'Michel' rides again as W. German spirits brighten

A bemused fellow in a sleeping cap is once again the symbol of Germany. And this says a lot about the mood here today. The chap in the floppy bedcap is Michel, and he is appearing every Monday night, April 11 through June 13, in a serious TV romp through West Germany's history. It is called ''Adventure Federal Republic (of Germany).''

He and his prototypical family (and prototypical, gossipy neighbor) have managed in the first episodes to reunite after the war, scrounge black-market sausage, and rebuild.

Their coping is interspersed with contemporary cabaret satire of such targets as de-Nazification and the economic miracle; documentary excerpts from the Nuremburg war-crimes trial, the stream of refugees from the east, the corpses of concentration-camp victims, the Berlin blockade, the division of Germany.

But the centerpiece of the exercise is Michel, an inoffensive, not-too-bright Everyman who harks back to early 19th-century political cartoons - and has had the honor of being banned as too passive and unheroic both in Nazi Germany and in present-day East Germany.

Recent years have also seen little of Michel in West Germany - not because he has been censored, but because West Germans have been taking themselves and their problems too seriously for the inconsequential Michel.

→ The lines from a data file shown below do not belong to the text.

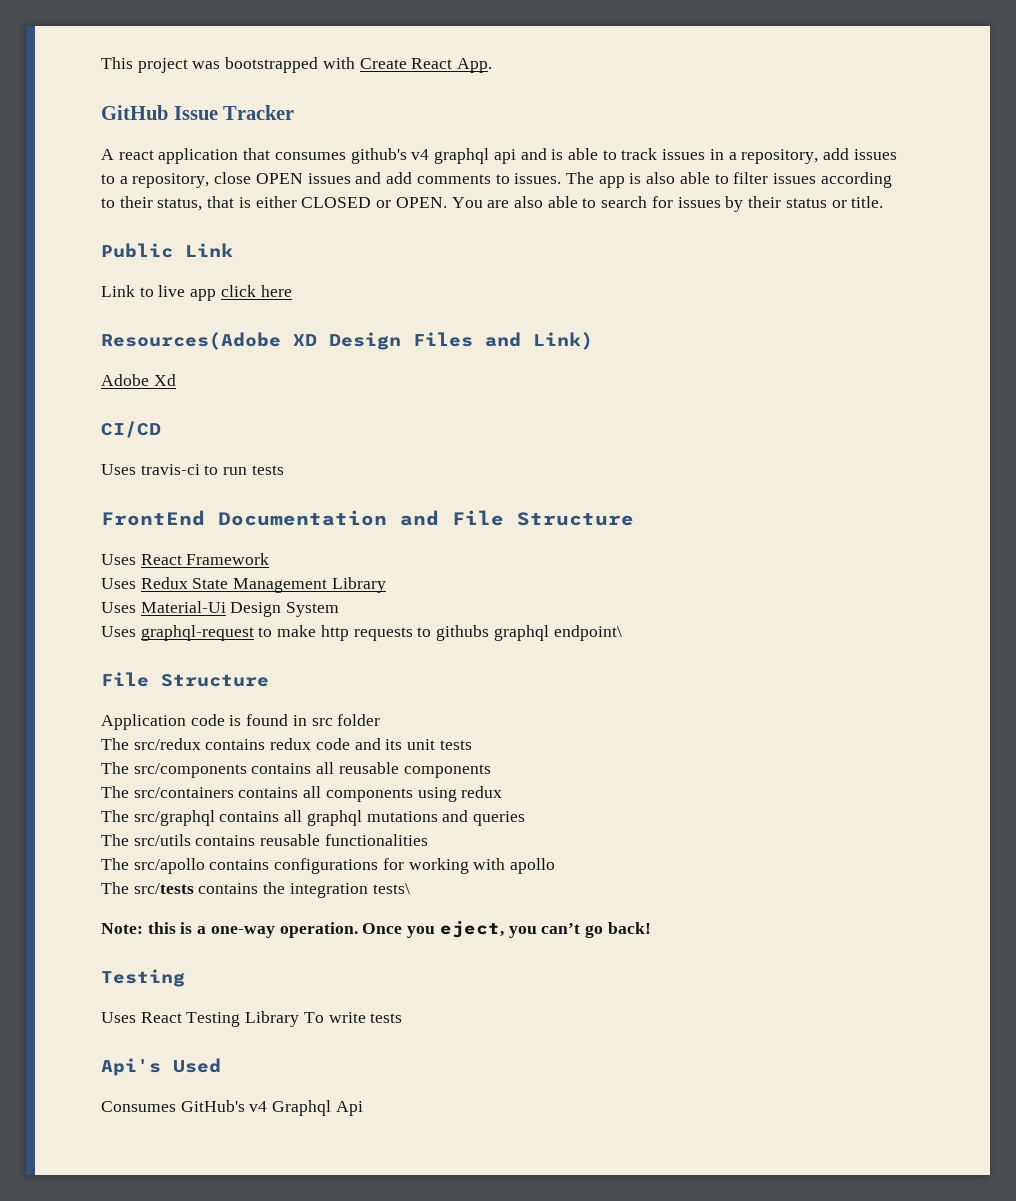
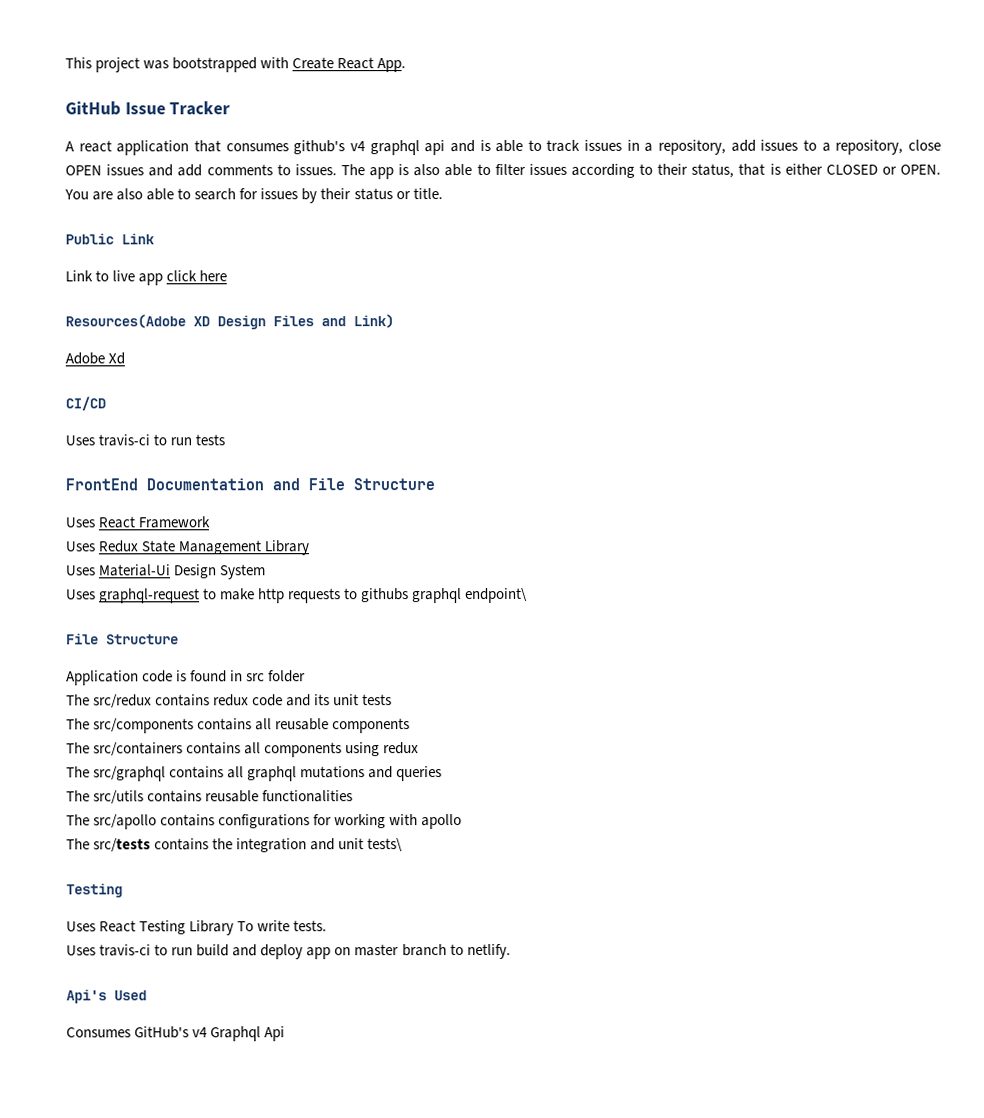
(368, 890) none -> [310,838,365,851] and unit
[101,920,651,938] // Note: this is a one-way operation. Once you eject, you can’t go back! -> (404, 845) none
[370,1013,403,1023] tests -> [293,920,328,932] [66,943,511,960] tests. // Uses travis-ci to run build and deploy app on master branch to netlify.

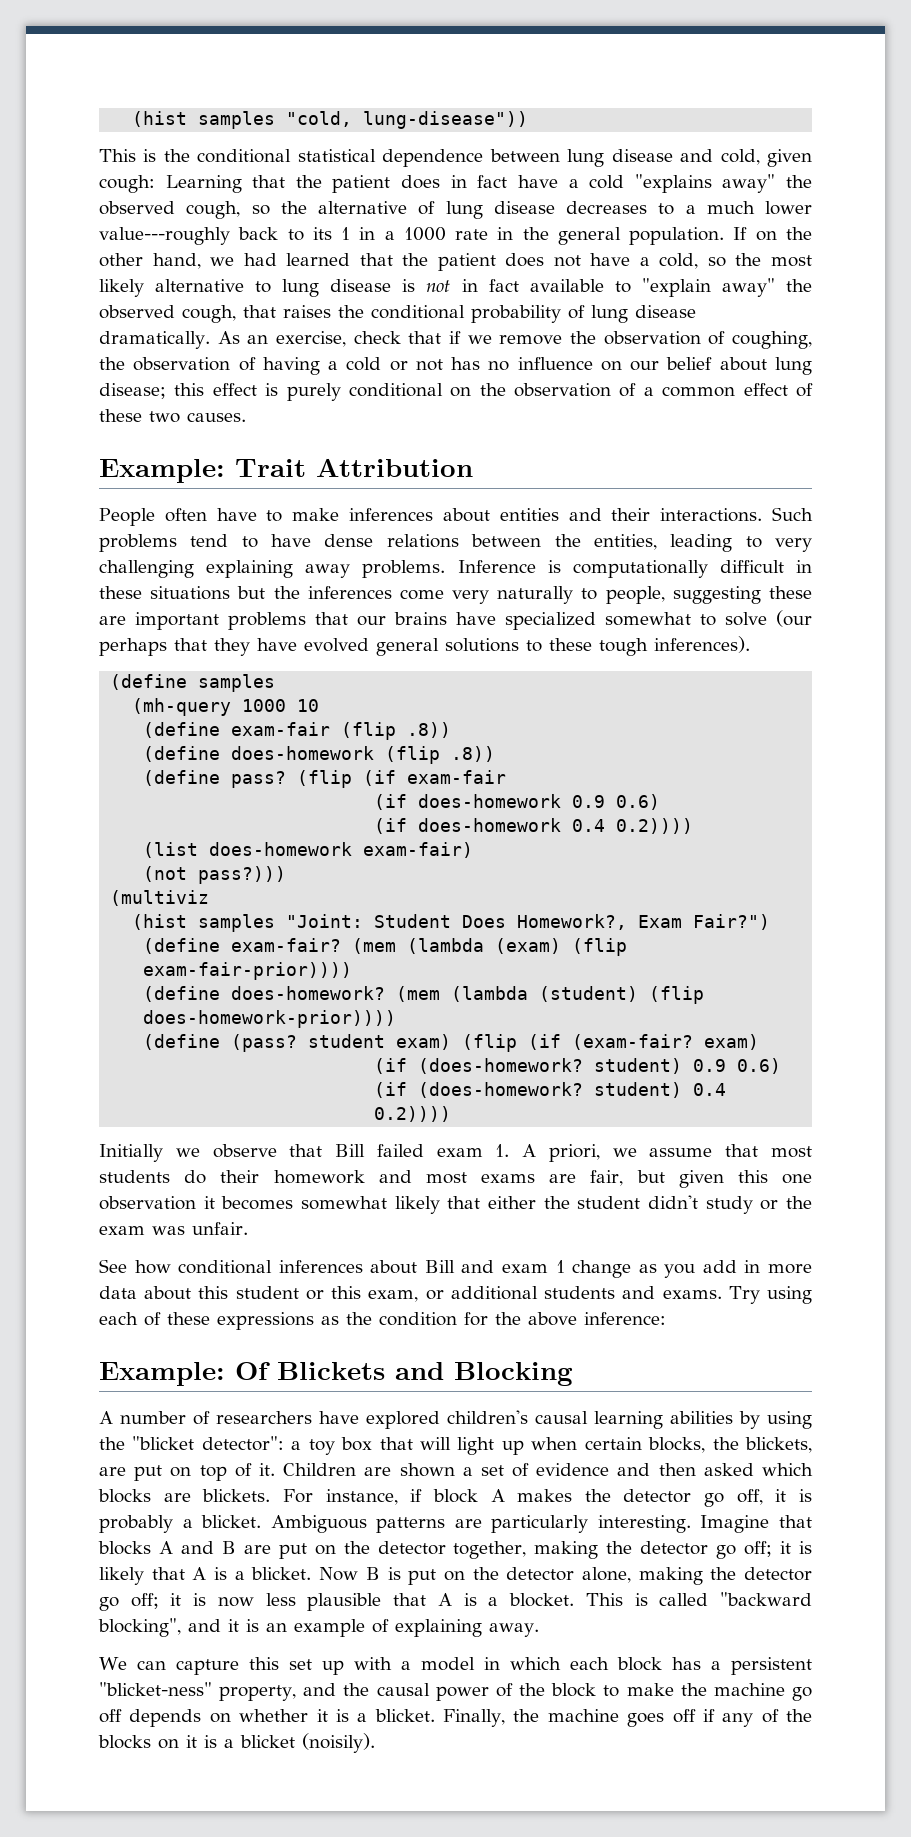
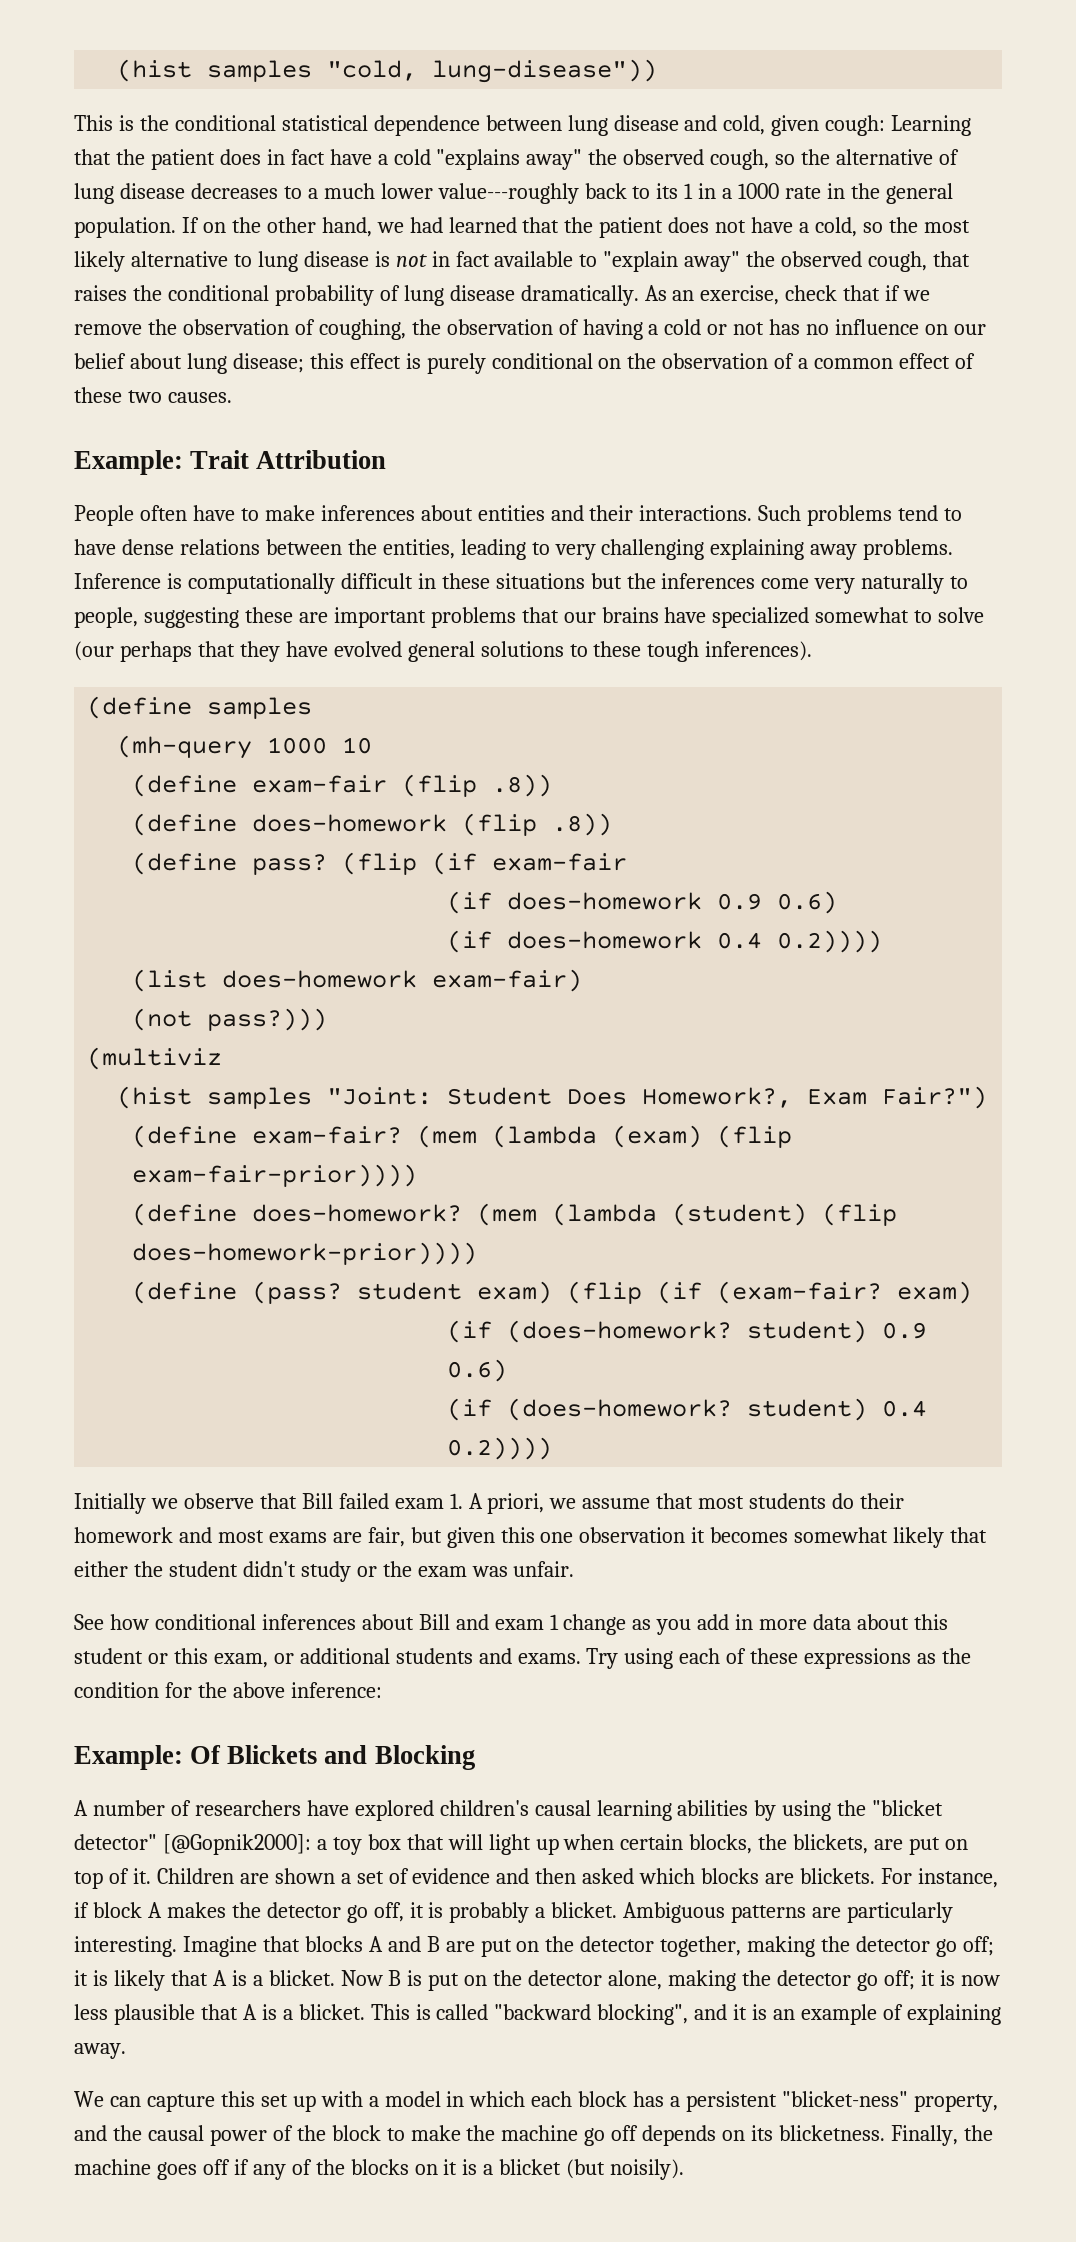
[201,1436,284,1451] detector": -> [74,1834,311,1855] detector" [@Gopnik2000]:
[509,1593,575,1607] blocket. -> [298,2004,365,2020] blicket.
[239,1709,435,1722] whether it is a blicket. -> [751,2125,886,2141] its blicketness.
[302,1733,375,1753] (noisily). -> [566,2159,685,2180] (but noisily).

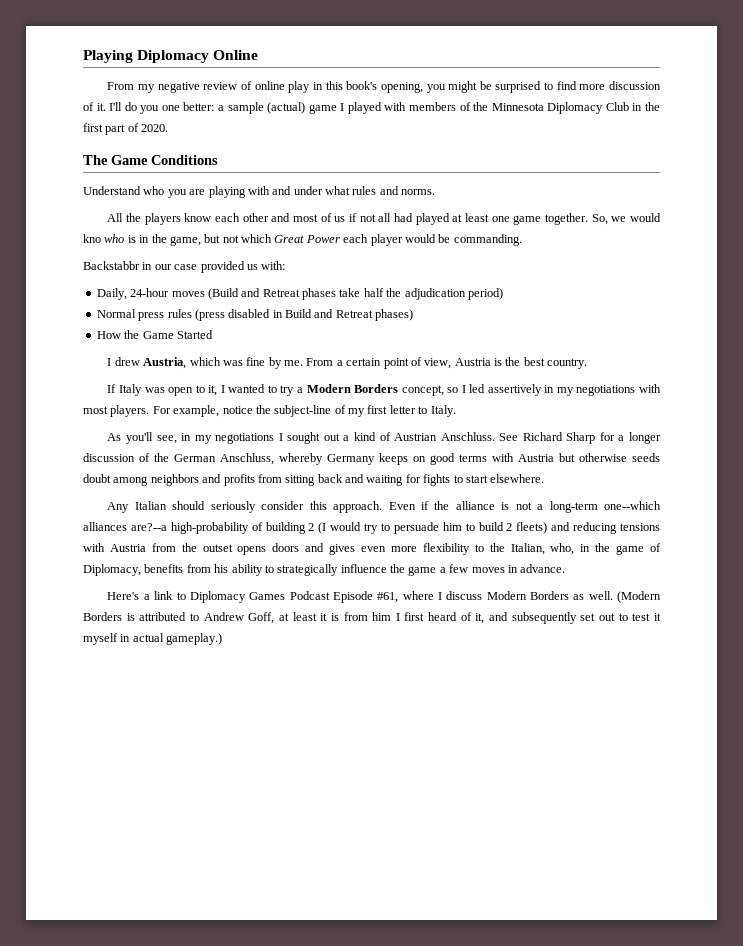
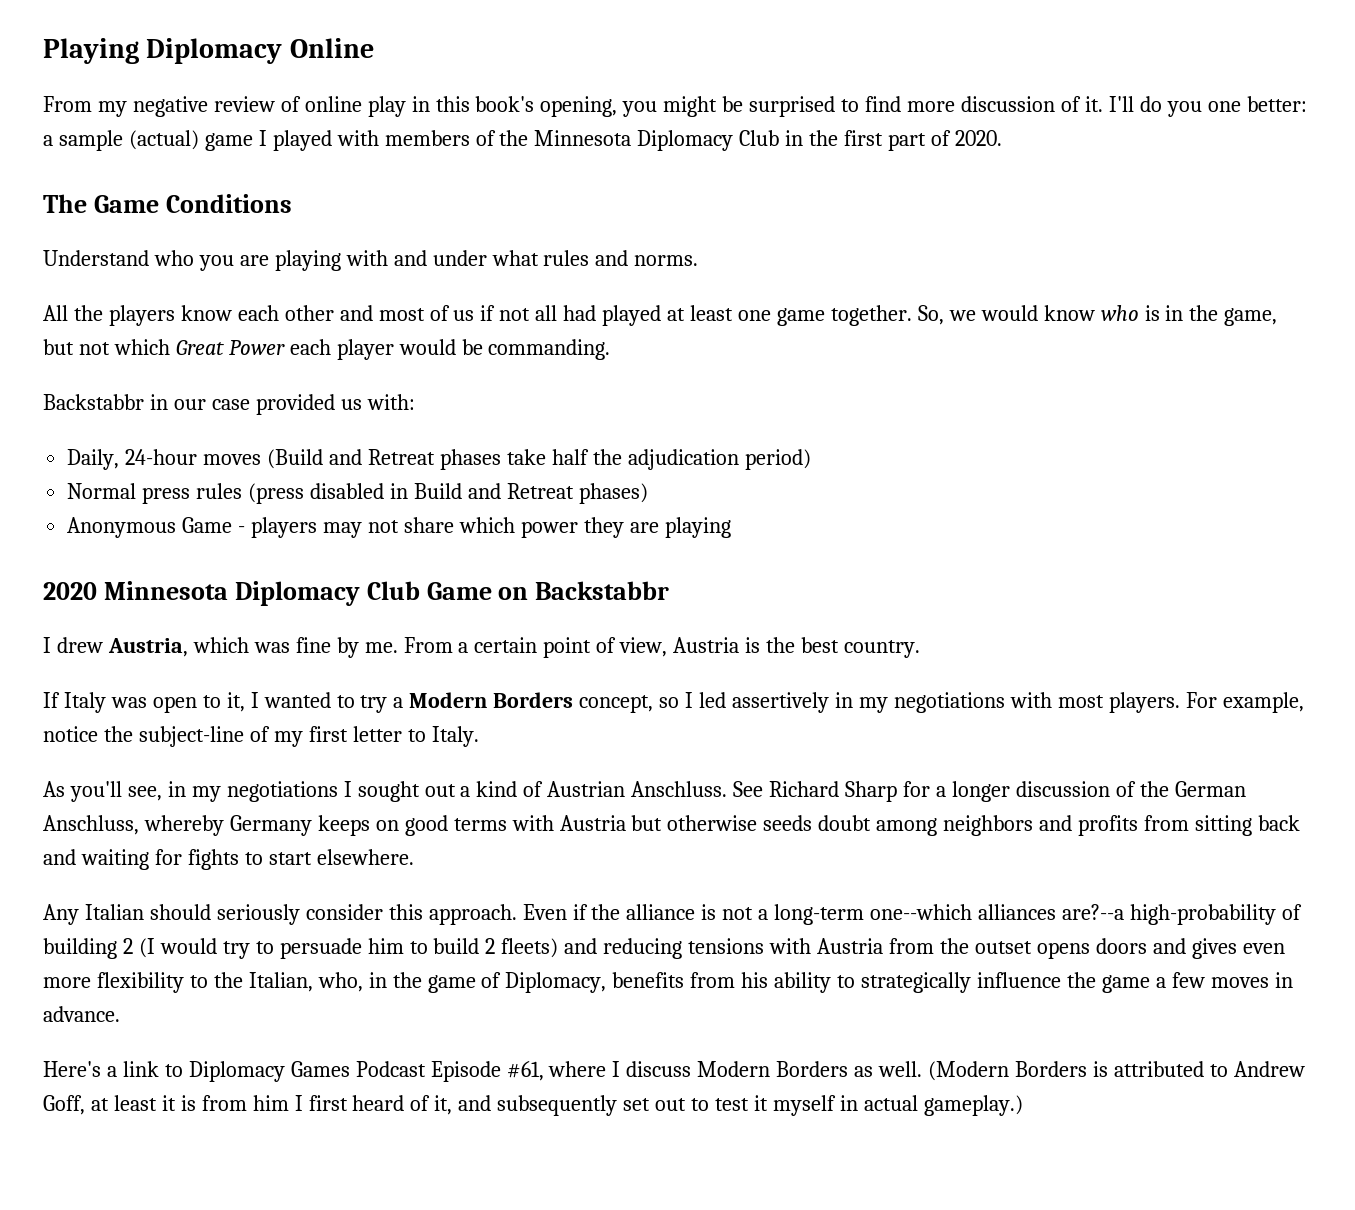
[83,234,101,243] kno -> [1043,305,1095,321] know
[96,330,213,339] How the Game Started -> [67,517,731,538] [43,581,670,606] Anonymous Game - players may not share which power they are playing // 2020 Minnesota Diplomacy Club Game on Backstabbr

The last half decade of terrorist attacks, nuclear-war dangers, environmental pollution, and economic recession did not seem a time when people wanted to identify with the hapless Michel. Angst and protest were more popular news media themes, and Michel simply wasn't made to carry banners.

But this spring things have changed. Not only is Michel providing his own TV version of postwar history, but he was featured in Die Zeit magazine in March. Die Zeit traced his family tree back almost a millennium to (possibly) the Archangel Michael, whom the Germans enjoined to help them fight off the Huns. In succeeding centuries Michel became less warlike. By the late 19th century he had been castigated by the poet-journalist Heinrich Heine and others as a sleepy peasant who refused to awake to nationhood.

But the implication of the current TV series is that this everyday nonhero is the real hero of West German history. In introducing its ''adventure'' series the WDR-TV station eschewed the movers and shakers to interview instead a demolition expert who dismantles hundreds of leftover World War II bombs each year, a miner who was rescued from a pit after almost two weeks underground, and a new West German citizen who was ''ransomed'' as Bonn bought free another batch of East German political prisoners. These lives, the show is saying, are West Germany's adventure.

All this is a deliberately nonpolitical view. But in some ways it echoes the vision of Helmut Kohl, the conservative who was just elected chancellor after 13 years of Social Democratic chancellors. In the campaign, Dr. Kohl exhorted voters to put fear behind them. And he has argued that West Germany's much vaunted ''economic miracle'' was no miracle, but the hard work of lots of ordinary people.

In some ways, Michel corresponds to the public's tentative returning optimism more closely than do ex-Chancellor Helmut Schmidt's somber warnings of potential economic and nuclear disaster.

The most concrete indication of this returning confidence is perhaps the response to the Allensbach Survey Research Institute question: ''Is it with hopes or with fears that you enter the coming year?'' In the past two years, pessimists dominated. At the 1980-81 year's end 34 percent had hopes, 28 percent fears, and 27 percent were skeptical. By December 1982, people were gloomier, with 32 percent fearful.

But mid-January surveys showed an upswing, with 41 percent hopeful, 24 percent fearful, and 26 percent skeptical.

This change of mood seems subjective. The nuclear threat still looms. Reports come in every week of further destruction of forests by acid rain. Unemployment is at a record high. But people seem to be tired of worrying.